Prof. Yoishiro Nambu was born in 1921 in Tokyo. He received his Doctor of Science degree from the University of Tokyo in 1952. During the late 40's, when the subject of quantum electrodynamics was being formulated, he was associated with Prof. S. Tomonaga. In 1952, he was invited to the Institute for Advanced Study in Princeton. He became Professor of Physics at the University of Chicago in 1958, where, from 1974 to 1977, he was also Chairman of the Department of Physics. Nambu has made many important contributions to the development of elementary particle theory, including the introduction of the concept of spontaneous symmetry breaking for which he shared the 2008 Physics Nobel prize.
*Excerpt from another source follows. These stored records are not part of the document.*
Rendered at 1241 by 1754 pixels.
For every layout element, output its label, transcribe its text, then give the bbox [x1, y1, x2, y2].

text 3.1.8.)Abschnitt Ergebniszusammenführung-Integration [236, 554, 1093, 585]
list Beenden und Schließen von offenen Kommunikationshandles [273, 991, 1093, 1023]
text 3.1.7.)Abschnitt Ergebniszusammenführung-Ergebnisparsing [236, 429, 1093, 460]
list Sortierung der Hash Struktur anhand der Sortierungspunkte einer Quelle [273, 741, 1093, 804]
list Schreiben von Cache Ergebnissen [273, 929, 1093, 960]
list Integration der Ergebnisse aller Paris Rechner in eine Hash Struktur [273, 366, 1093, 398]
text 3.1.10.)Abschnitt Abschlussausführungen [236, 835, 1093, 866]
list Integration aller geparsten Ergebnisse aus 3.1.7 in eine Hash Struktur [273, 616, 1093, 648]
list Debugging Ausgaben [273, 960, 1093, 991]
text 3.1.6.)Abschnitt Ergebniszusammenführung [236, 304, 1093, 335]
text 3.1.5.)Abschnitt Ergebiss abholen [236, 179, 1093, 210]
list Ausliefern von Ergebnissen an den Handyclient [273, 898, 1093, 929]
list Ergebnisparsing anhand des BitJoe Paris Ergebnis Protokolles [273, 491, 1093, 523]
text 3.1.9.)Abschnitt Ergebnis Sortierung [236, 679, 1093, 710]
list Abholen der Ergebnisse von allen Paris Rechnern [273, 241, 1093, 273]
The spontaneous symmetry breaking model of hadron mass generation was developed by Nambu, together with Jona-Lasinio. This model is based on an analogy with the BCS theory of superconductivity. The modern version of the N(ambu)--J(ona)-L(asinio) Model is a low energy approximation to Quantum Chromodynamics. It also gives important insight into the nucleon-nucleon force, both in free space and in nuclei. Some features of nuclei, such as the approximate validity of the interacting boson model, appear to be due to a manifestation of spontaneous symmetry breaking due to the nuclear pairing interaction. The NJL model was originally proposed around 1960, before it was realized that nucleons are made up of three quarks. However, Nambu. with Han, did some pioneering work along these lines concerning gluons.


It is well known that photons are carriers of the force between electric charges. Nambu and Han generalized this idea to strong interactions, and proposed that the force between quarks is carried by gluons. In the original version of Nambu's work, the quarks were taken to have integral charges, but that was later corrected by Gell-Mann who introduced fractional charges.